If you are triming up thighs in 5 minutes--do you give lessons? /img/vbsmilies/smilies/smile.gif


----------



## boar_d_laze (Feb 13, 2008)

Cleaning, trimming, and trussing a dozen thighs, from start to finish, should take well under 30 minutes. What are you doing that uses so much time? 

Lay the already brined thighs on the board skin side down;
With knife or shears, clean up the joints on each side if necessary, leaving or removing the "knuckle" cartilage as you like;
With a knife, trim away excess skin and globs of fat;
Do NOT separate the skin from the flesh in any way -- unless, that is, you like to season between skin and flesh;

Truss the thighs with string so that the meat and skin will move at the same rate, which helps keep the skin from separating from the meat, and so they'll be more attractive -- i.e., regularly shaped, plump and compact; and finally
Rub the thighs with your rub(s).
I think you get the best skin by removing the string, and crisping the skin briefly on a well-oiled grill after they've smoked. The grill will also "set" the glaze, if you glaze. In addition, the grill marks are attractive and will mask the string marks.
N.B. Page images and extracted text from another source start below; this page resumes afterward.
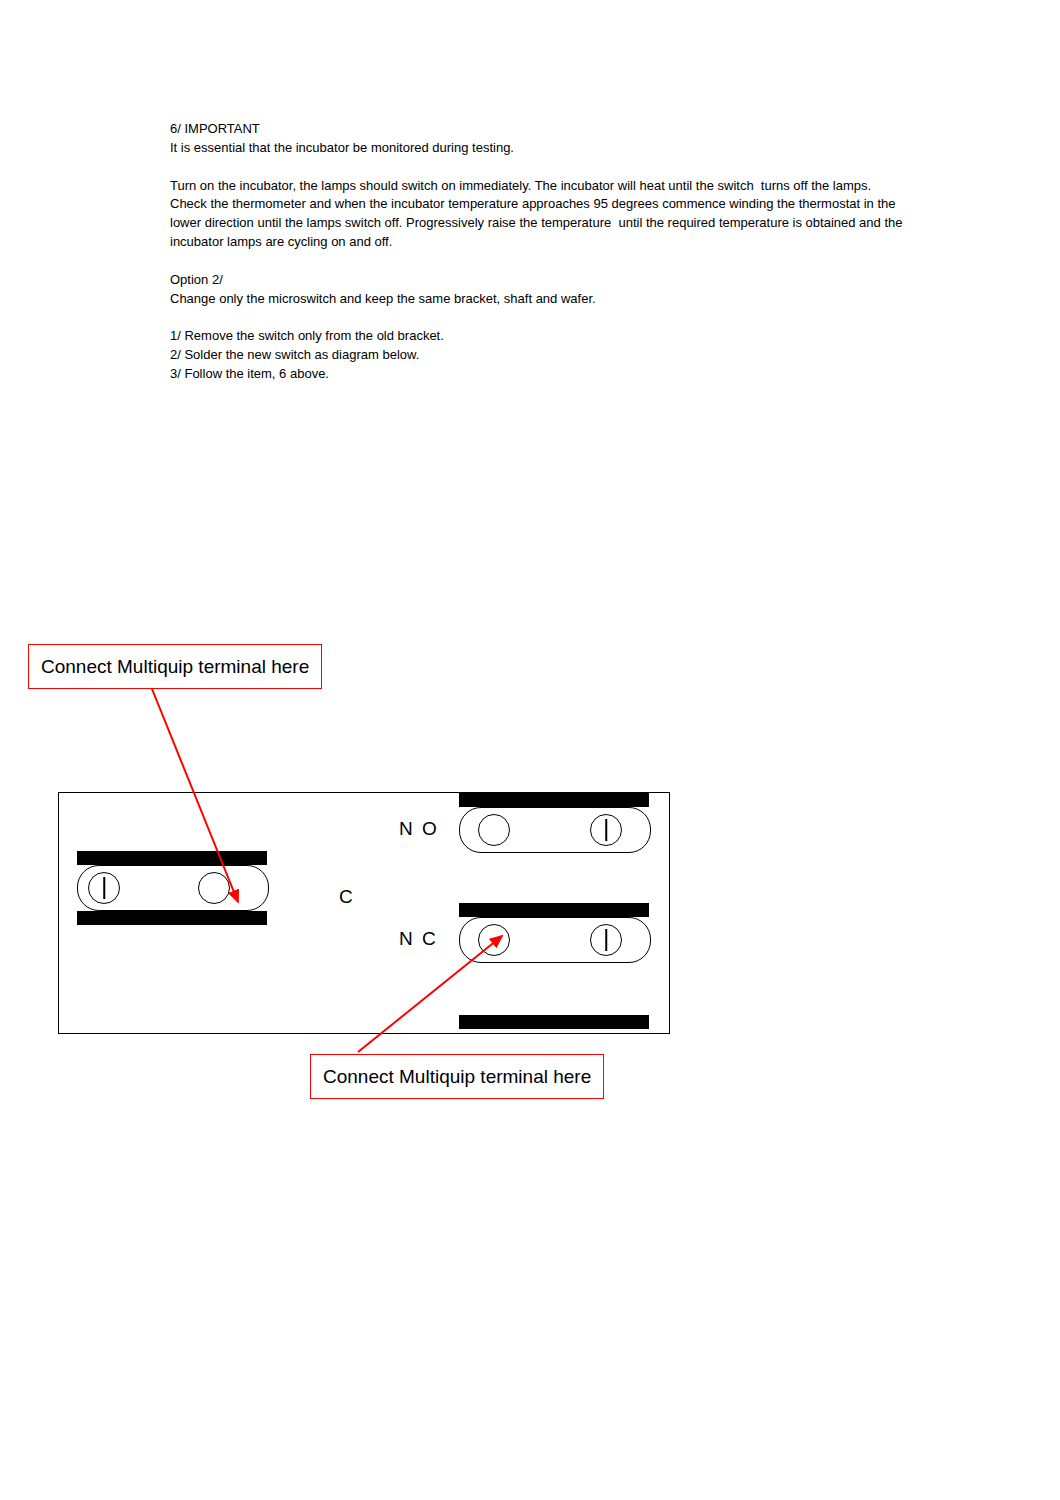6/ IMPORTANT
It is essential that the incubator be monitored during testing.
Turn on the incubator, the lamps should switch on immediately. The incubator will heat until the switch turns off the lamps. Check the thermometer and when the incubator temperature approaches 95 degrees commence winding the thermostat in the lower direction until the lamps switch off. Progressively raise the temperature until the required temperature is obtained and the incubator lamps are cycling on and off.
Option 2/
Change only the microswitch and keep the same bracket, shaft and wafer.
1/ Remove the switch only from the old bracket.
2/ Solder the new switch as diagram below.
3/ Follow the item, 6 above.
Connect Multiquip terminal here
Connect Multiquip terminal here
C
N O
N C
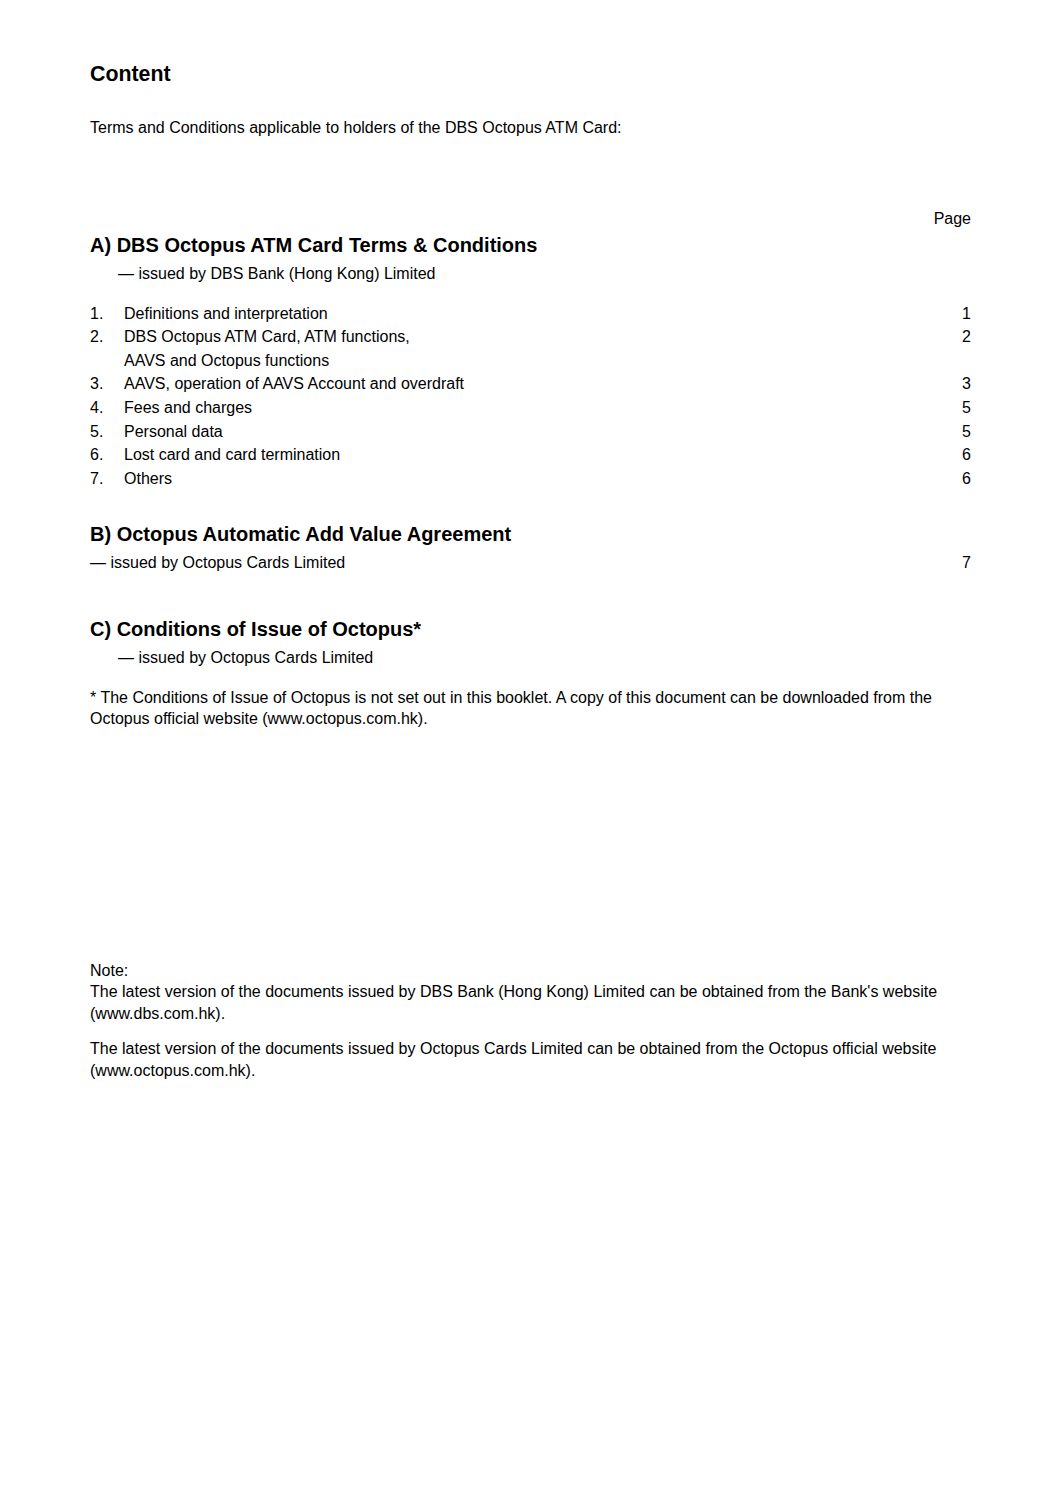Content
Terms and Conditions applicable to holders of the DBS Octopus ATM Card:
Page
A) DBS Octopus ATM Card Terms & Conditions
— issued by DBS Bank (Hong Kong) Limited
| 1. | Definitions and interpretation | 1 |
| 2. | DBS Octopus ATM Card, ATM functions, | 2 |
| | AAVS and Octopus functions | |
| 3. | AAVS, operation of AAVS Account and overdraft | 3 |
| 4. | Fees and charges | 5 |
| 5. | Personal data | 5 |
| 6. | Lost card and card termination | 6 |
| 7. | Others | 6 |
B) Octopus Automatic Add Value Agreement
| — issued by Octopus Cards Limited | 7 |
C) Conditions of Issue of Octopus*
— issued by Octopus Cards Limited
* The Conditions of Issue of Octopus is not set out in this booklet. A copy of this document can be downloaded from the Octopus official website (www.octopus.com.hk).
Note:
The latest version of the documents issued by DBS Bank (Hong Kong) Limited can be obtained from the Bank's website (www.dbs.com.hk).
The latest version of the documents issued by Octopus Cards Limited can be obtained from the Octopus official website (www.octopus.com.hk).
You want nice box, but judges care a lot more about "bite through," taste, and an appropriate degree of doneness than they care about appearance.

You don't need to get rid of all the fat, just globs which are long enough not to render away during the cook. Remember, fat looks bad but tastes good.

BDL


----------



## johnr (Aug 5, 2011)

"Cleaning, trimming, and trussing a dozen thighs, from start to finish, should take well under 30 minutes. What are you doing that uses so much time?"

BDL, I guess I'm not that good then ... 24 thighs takes me about 2 hours..

I do remove the skin and thin/remove fat from under the skin .. it does take a while it get every thigh evenly sized, skin defatted, all other fat removed, etc.

Steve there is a decent tutorial at this link ... Also on the underside of the thigh there is a deep triangular shaped piece of fat that I remove. It takes a sharp knife with a pointy end.. it can't be removed by shears. Chris Lilly taught me how to trim meats for KCBS comps at a class I attended a few years back.


----------



## squeezil (Oct 16, 2012)

BDL,

I'm going to check into your idea for shears for myself. Never would've thought of that one!

Thank you,

Squeezil


----------



## ackman (Oct 18, 2012)

I have been submitting boneless thighs and scraping skins which has taken time....


----------